_Exercise objective_
Only an exact reprint of all the data is acceptable.

-- Entries shown follows --

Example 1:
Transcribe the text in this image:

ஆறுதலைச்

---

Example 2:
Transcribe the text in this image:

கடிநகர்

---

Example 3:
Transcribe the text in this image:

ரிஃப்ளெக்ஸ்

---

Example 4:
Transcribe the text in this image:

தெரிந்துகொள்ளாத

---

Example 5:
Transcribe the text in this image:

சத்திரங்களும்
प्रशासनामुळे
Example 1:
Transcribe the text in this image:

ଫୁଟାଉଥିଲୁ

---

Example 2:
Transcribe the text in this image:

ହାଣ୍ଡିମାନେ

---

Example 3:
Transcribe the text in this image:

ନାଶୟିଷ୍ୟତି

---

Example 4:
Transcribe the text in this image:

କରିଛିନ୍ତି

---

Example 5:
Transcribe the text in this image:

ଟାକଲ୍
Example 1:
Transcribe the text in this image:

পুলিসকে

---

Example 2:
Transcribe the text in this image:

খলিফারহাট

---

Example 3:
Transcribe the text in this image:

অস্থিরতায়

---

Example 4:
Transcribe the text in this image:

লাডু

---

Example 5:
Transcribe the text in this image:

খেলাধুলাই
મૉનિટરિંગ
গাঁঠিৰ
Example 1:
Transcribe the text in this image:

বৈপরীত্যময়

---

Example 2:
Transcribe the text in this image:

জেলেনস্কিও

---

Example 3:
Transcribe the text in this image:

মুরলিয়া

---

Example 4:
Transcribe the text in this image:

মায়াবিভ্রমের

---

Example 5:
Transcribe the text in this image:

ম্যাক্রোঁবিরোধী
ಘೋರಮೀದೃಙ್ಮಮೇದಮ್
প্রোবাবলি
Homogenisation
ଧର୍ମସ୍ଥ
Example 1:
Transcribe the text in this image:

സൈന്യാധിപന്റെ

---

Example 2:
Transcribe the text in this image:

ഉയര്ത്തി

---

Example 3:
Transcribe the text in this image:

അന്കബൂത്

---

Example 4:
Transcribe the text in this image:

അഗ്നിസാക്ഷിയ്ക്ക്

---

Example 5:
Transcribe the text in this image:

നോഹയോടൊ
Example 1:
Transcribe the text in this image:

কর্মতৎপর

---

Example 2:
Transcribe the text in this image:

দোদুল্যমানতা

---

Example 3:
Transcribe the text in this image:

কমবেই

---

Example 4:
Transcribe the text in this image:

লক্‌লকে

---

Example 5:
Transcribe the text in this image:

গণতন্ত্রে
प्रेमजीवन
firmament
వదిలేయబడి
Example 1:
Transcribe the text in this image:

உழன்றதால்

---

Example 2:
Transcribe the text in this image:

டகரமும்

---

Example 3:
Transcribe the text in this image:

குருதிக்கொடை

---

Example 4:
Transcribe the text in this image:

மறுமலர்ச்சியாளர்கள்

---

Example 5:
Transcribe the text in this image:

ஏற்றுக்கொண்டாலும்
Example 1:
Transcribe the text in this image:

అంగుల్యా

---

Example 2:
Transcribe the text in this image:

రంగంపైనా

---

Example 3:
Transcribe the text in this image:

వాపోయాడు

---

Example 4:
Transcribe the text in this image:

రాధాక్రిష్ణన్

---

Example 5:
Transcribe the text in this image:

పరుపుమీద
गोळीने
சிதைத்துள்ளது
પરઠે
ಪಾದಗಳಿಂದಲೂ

-- Entries shown concluded --

_Final answer_
Example 1:
Transcribe the text in this image:

ஆறுதலைச்

---

Example 2:
Transcribe the text in this image:

கடிநகர்

---

Example 3:
Transcribe the text in this image:

ரிஃப்ளெக்ஸ்

---

Example 4:
Transcribe the text in this image:

தெரிந்துகொள்ளாத

---

Example 5:
Transcribe the text in this image:

சத்திரங்களும்
प्रशासनामुळे
Example 1:
Transcribe the text in this image:

ଫୁଟାଉଥିଲୁ

---

Example 2:
Transcribe the text in this image:

ହାଣ୍ଡିମାନେ

---

Example 3:
Transcribe the text in this image:

ନାଶୟିଷ୍ୟତି

---

Example 4:
Transcribe the text in this image:

କରିଛିନ୍ତି

---

Example 5:
Transcribe the text in this image:

ଟାକଲ୍
Example 1:
Transcribe the text in this image:

পুলিসকে

---

Example 2:
Transcribe the text in this image:

খলিফারহাট

---

Example 3:
Transcribe the text in this image:

অস্থিরতায়

---

Example 4:
Transcribe the text in this image:

লাডু

---

Example 5:
Transcribe the text in this image:

খেলাধুলাই
મૉનિટરિંગ
গাঁঠিৰ
Example 1:
Transcribe the text in this image:

বৈপরীত্যময়

---

Example 2:
Transcribe the text in this image:

জেলেনস্কিও

---

Example 3:
Transcribe the text in this image:

মুরলিয়া

---

Example 4:
Transcribe the text in this image:

মায়াবিভ্রমের

---

Example 5:
Transcribe the text in this image:

ম্যাক্রোঁবিরোধী
ಘೋರಮೀದೃಙ್ಮಮೇದಮ್
প্রোবাবলি
Homogenisation
ଧର୍ମସ୍ଥ
Example 1:
Transcribe the text in this image:

സൈന്യാധിപന്റെ

---

Example 2:
Transcribe the text in this image:

ഉയര്ത്തി

---

Example 3:
Transcribe the text in this image:

അന്കബൂത്

---

Example 4:
Transcribe the text in this image:

അഗ്നിസാക്ഷിയ്ക്ക്

---

Example 5:
Transcribe the text in this image:

നോഹയോടൊ
Example 1:
Transcribe the text in this image:

কর্মতৎপর

---

Example 2:
Transcribe the text in this image:

দোদুল্যমানতা

---

Example 3:
Transcribe the text in this image:

কমবেই

---

Example 4:
Transcribe the text in this image:

লক্‌লকে

---

Example 5:
Transcribe the text in this image:

গণতন্ত্রে
प्रेमजीवन
firmament
వదిలేయబడి
Example 1:
Transcribe the text in this image:

உழன்றதால்

---

Example 2:
Transcribe the text in this image:

டகரமும்

---

Example 3:
Transcribe the text in this image:

குருதிக்கொடை

---

Example 4:
Transcribe the text in this image:

மறுமலர்ச்சியாளர்கள்

---

Example 5:
Transcribe the text in this image:

ஏற்றுக்கொண்டாலும்
Example 1:
Transcribe the text in this image:

అంగుల్యా

---

Example 2:
Transcribe the text in this image:

రంగంపైనా

---

Example 3:
Transcribe the text in this image:

వాపోయాడు

---

Example 4:
Transcribe the text in this image:

రాధాక్రిష్ణన్

---

Example 5:
Transcribe the text in this image:

పరుపుమీద
गोळीने
சிதைத்துள்ளது
પરઠે
ಪಾದಗಳಿಂದಲೂ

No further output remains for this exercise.